■ **Directions**
Write out every line of the records below word for word, and omit the pictures.

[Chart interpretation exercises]
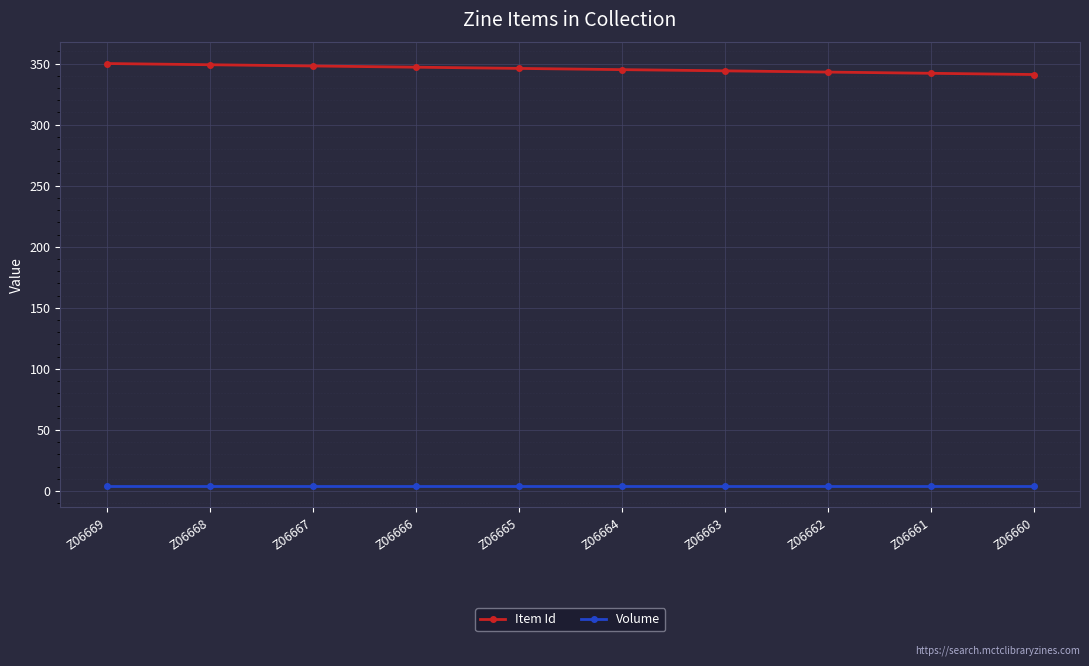

At Z06667, list the series in order from largest to smallest.

Item Id, Volume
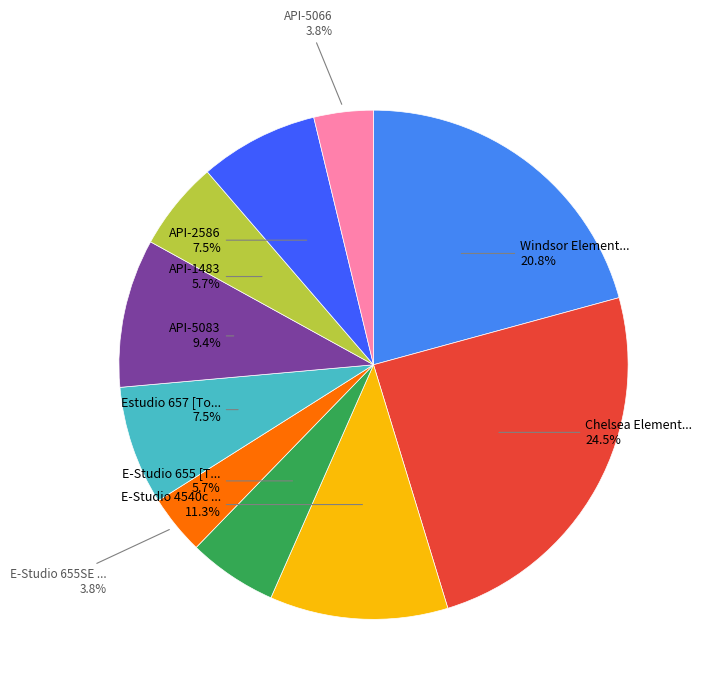

How many slices are in this pie chart?

10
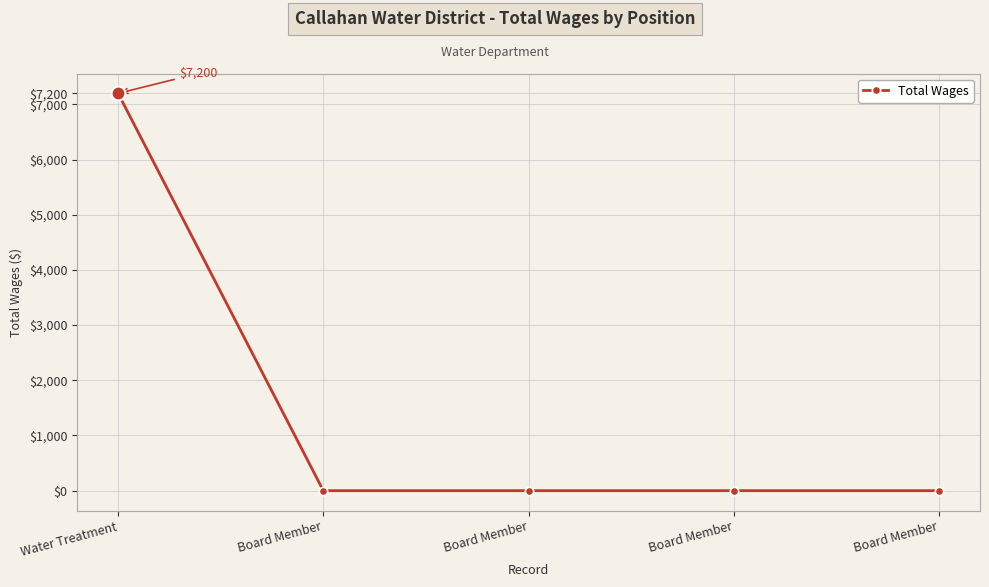

Does the chart display data point markers on the line(s)?

Yes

■ **Response to this task**
At Z06667, list the series in order from largest to smallest.

Item Id, Volume

How many slices are in this pie chart?

10

Does the chart display data point markers on the line(s)?

Yes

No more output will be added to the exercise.